The online magazine
dedicated to the
discussion & revival
of British foodways.

NO.53
SUMMER2017

Watercress soup.

Watercress may be more widespread than sorrel, but if it seems less exotic it makes an equally good soup. Jane Grigson gives credit for both preparations to Margaret Costa. Mrs. Grigson is right as usual about this one: “A good recipe.” Six bowls.
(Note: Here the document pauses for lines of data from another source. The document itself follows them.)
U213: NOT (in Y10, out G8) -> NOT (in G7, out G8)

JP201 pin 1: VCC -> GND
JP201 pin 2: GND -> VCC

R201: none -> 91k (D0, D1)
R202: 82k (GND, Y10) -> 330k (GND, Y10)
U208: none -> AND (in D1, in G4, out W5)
watercress-old-image.jpg-1 lb peeled and diced potatoes
-a sliced onion
-about 2½ quarts chicken or vegetable stock, or water
-a smaller, grated, onion
-a big bunch of watercress (they come that way)
-about 1½ Tablespoons unsalted butter
-nutmeg
-salt and pepper
-about 3 tablespoons heavy cream


 

  1. Simmer the potatoes with the sliced onion in a very little water until tender, drain them, then run the mixture through a food mill or puree it in a processor.
  2. Stir the stock or water into the mashed potato mixture to marry the stock and vegetables in a thin puree, then incorporate the grated onion.
  3. Set aside a few of the prettier watercress leaves to garnish the soup, chop the rest and fry it in the butter for about 5 minutes, then add the watercress to the thin puree.
  4. Gently heat the soup and season it with a pinch of the nutmeg and, of course, salt and pepper.
  5. Ladle the hot soup into bowls, float some cream atop each serving and top it in turn with the pretty watercress leaves that you remembered not to cook.

Notes:

- Sometimes part of a watercress stem can be pithy and even tough; if so, it also may be bitter so toss it.

- Some people, like our Reluctant Correspondent, do not like nutmeg and they are welcome to omit it from this recipe. Mace is a good substitute, but the same people with reservations about nutmeg balk at mace. We are running out of options; try a little cayenne.